Ma al di là  degli aspetti contabili resta il fatto che la vicenda ha messo il ministro Tremonti in una posizione estremamente delicata proprio nel momento in cui l’Italia è sotto attacco da parte della speculazione. Non solo, ma il ministro – per spiegare perché decise di trasferirsi in casa Milanese dall’alloggio della Guardia di Finanza – racconta a Repubblica che lo ha fatto perché in caserma non si sentiva tranquillo: «Ero spiato e pedinato». Una circostanza su cui la Procura di Napoli vuole vedere chiaro. Si era messa in moto la macchina del fango contro il ministro inviso a Berlusconi. Ma «con me non userete il metodo Boffo», insorse Tremonti che accusò il premier di farlo spiare. Era giugno e da allora Berlusconi non ha fatto nulla per difendere il ministro. Ecco allora che Tremonti si difende così: «L’unica casa che ho è a Pavia. Di avere casa a Roma non me ne può fregare di meno, non frequento i salotti e non faccio vita sociale romana. Prima di fare il ministro dichiaravo al fisco 5 milioni, 10 miliardi di vecchie lire all’anno. Do in beneficenza più di quanto prendo come parlamentare. Non ho bisogno di avere illeciti favori, di fregare i soldi agli italiani». Però «forse avrei dovuto essere più attento», concede Tremonti che spiega con il troppo lavoro la «leggerezza» della casa: «Se devi lavorare in questo modo… gestire il terzo del debito del mondo ti impegna abbastanza». Ma le scuse agli italiani no, «per uno come me è una cosa…», non finisce la frase ma la parola mancante è: impossibile. Il punto che desta più allarme nella spiegazione di Tremonti è certamente quello sui motivi per cui lasciò l’alloggio della Finanza.

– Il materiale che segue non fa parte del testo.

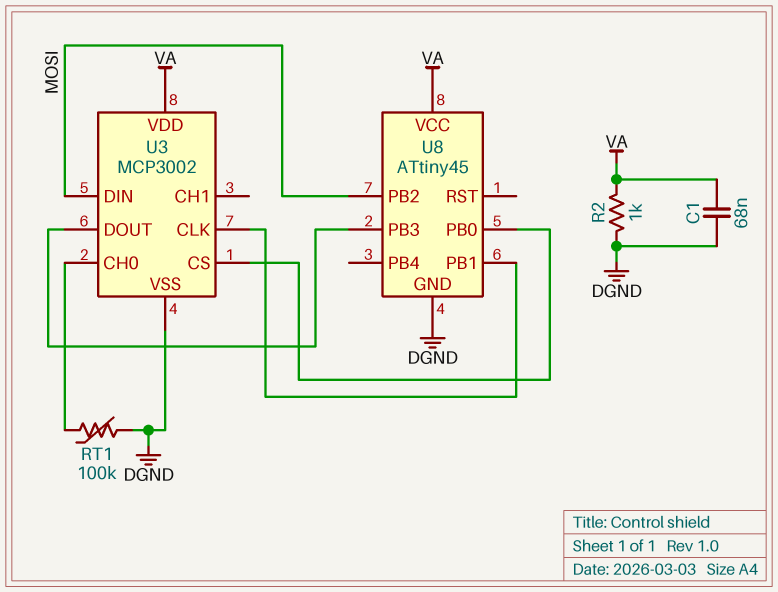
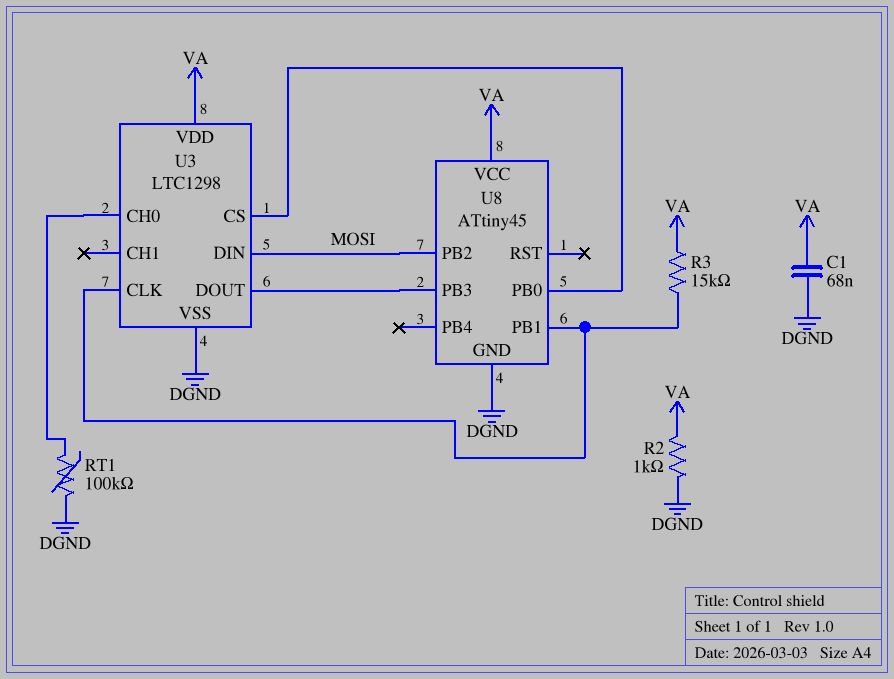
R3: none -> 15k (U3/CLK, VA)
U3: MCP3002 -> LTC1298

Subito dopo quest’uscita Tremonti ha telefonato al comandante generale Nino Di Paolo esprimendogli «piena fiducia», definendo «inappropriate» le parole di Crosetto che ha chiesto al titolare del Tesoro di riferire in parlamento.

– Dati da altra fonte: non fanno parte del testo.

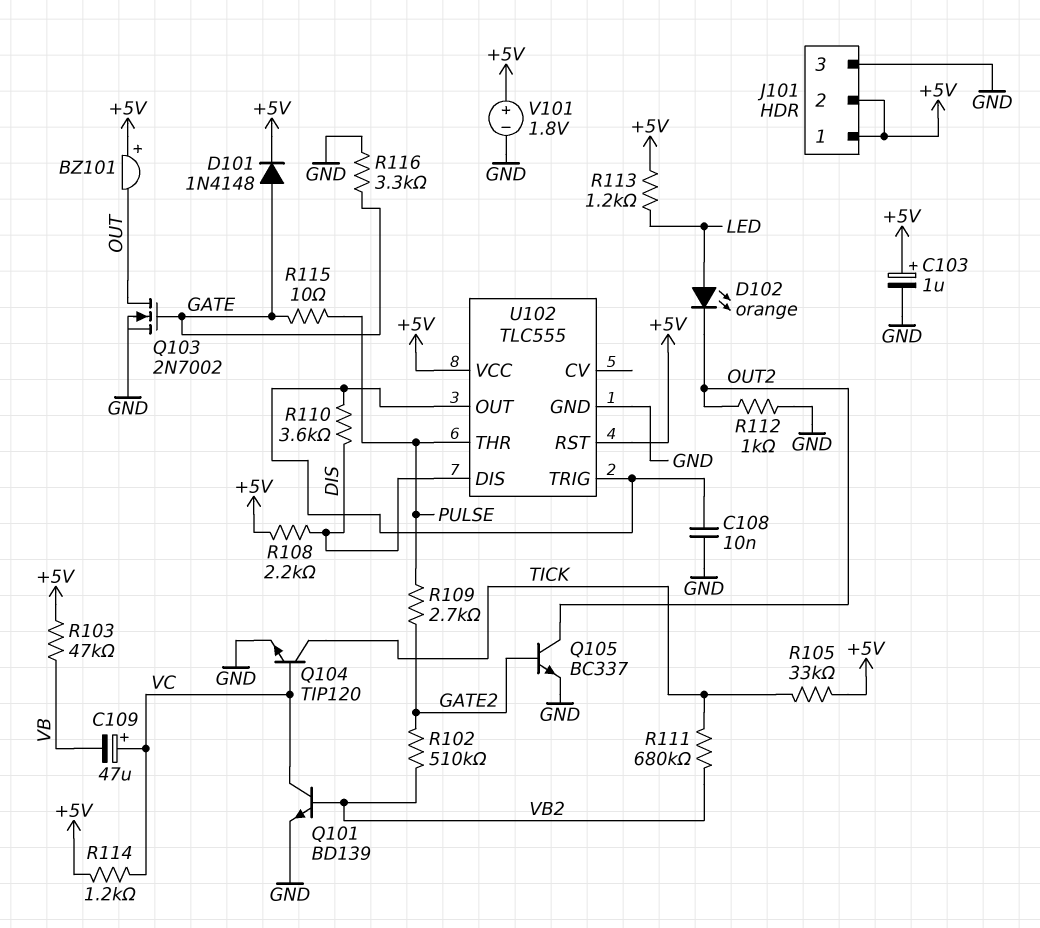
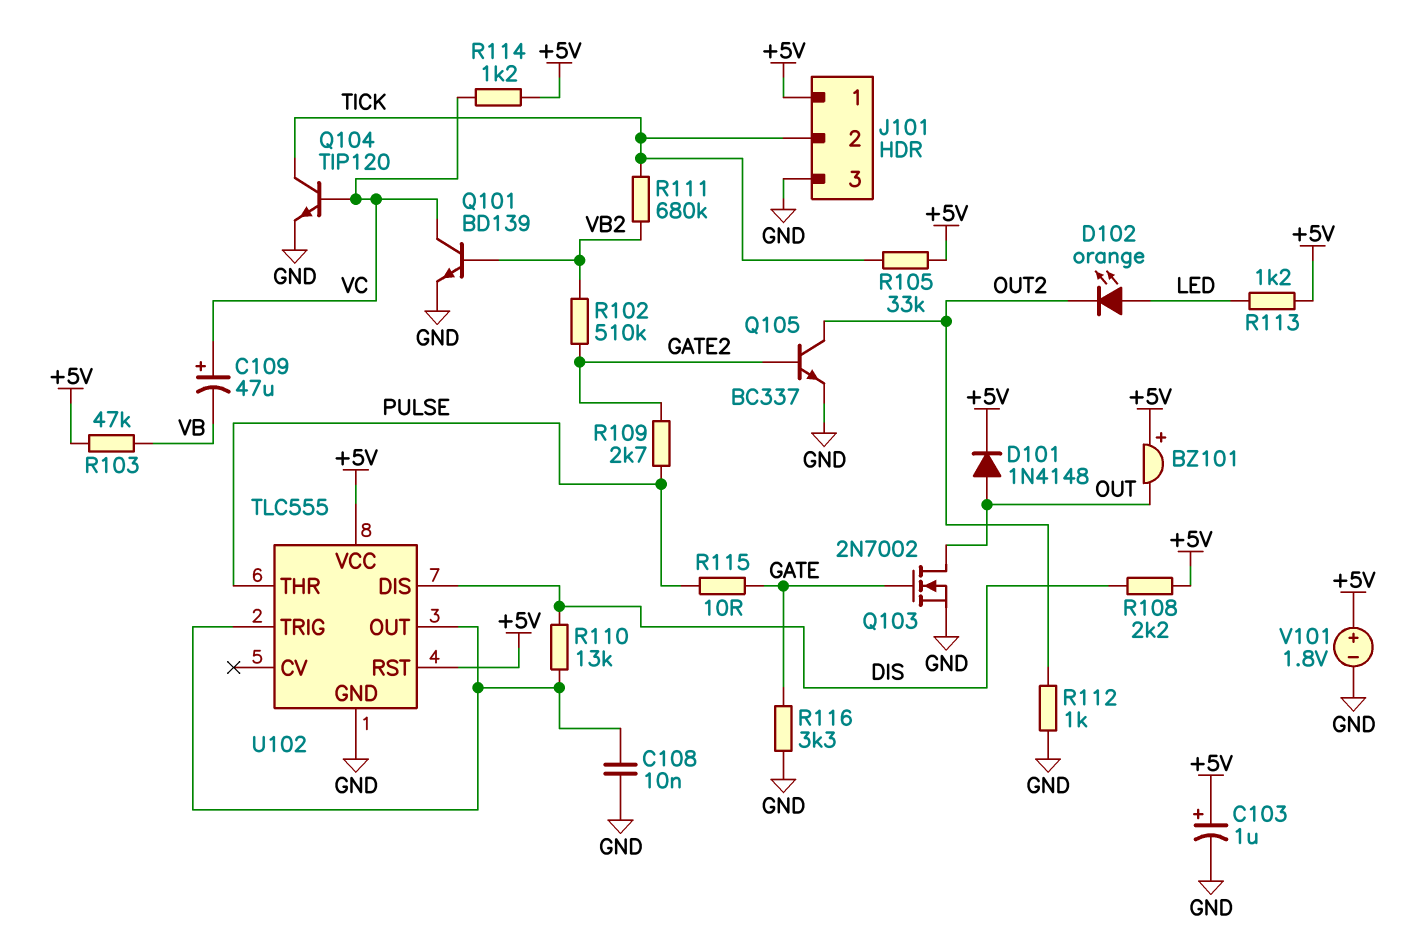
D101: diode 1N4148 (A GATE, K +5V) -> diode 1N4148 (A OUT, K +5V)
J101 pin 2: +5V -> TICK
R110: 3.6k (DIS, U102/OUT) -> 13k (DIS, U102/OUT)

Le opposizioni intanto chiedono le dimissioni del ministro. Per Niki Vendola la spiegazione di Tremonti è «un modo minimalista e imbarazzante per affrontare la questione morale e la crisi economica del Paese». L’Idv: «Le parole di Tremonti sono un’offesa agli italiani». Il Pd: «La toppa di Tremonti è peggiore del buco». Secondo il capogruppo dcemocratico Dario Franceschini, «è un pezzo di questa stagione di veleni in cui la maggioranza è unita solo da una cosa: stare lì ad ogni costo». Un attacco contro il quale il Pdl sembra evitare di fare quadrato. Solo i ministri Palma e Rotondi intervengono in difesa del “collega”. E Umberto Bossi ha spezzato a metà  una lancia a favore dell”amico Giulio”: «Lui non può abbandonarci. Senza di noi dove va?».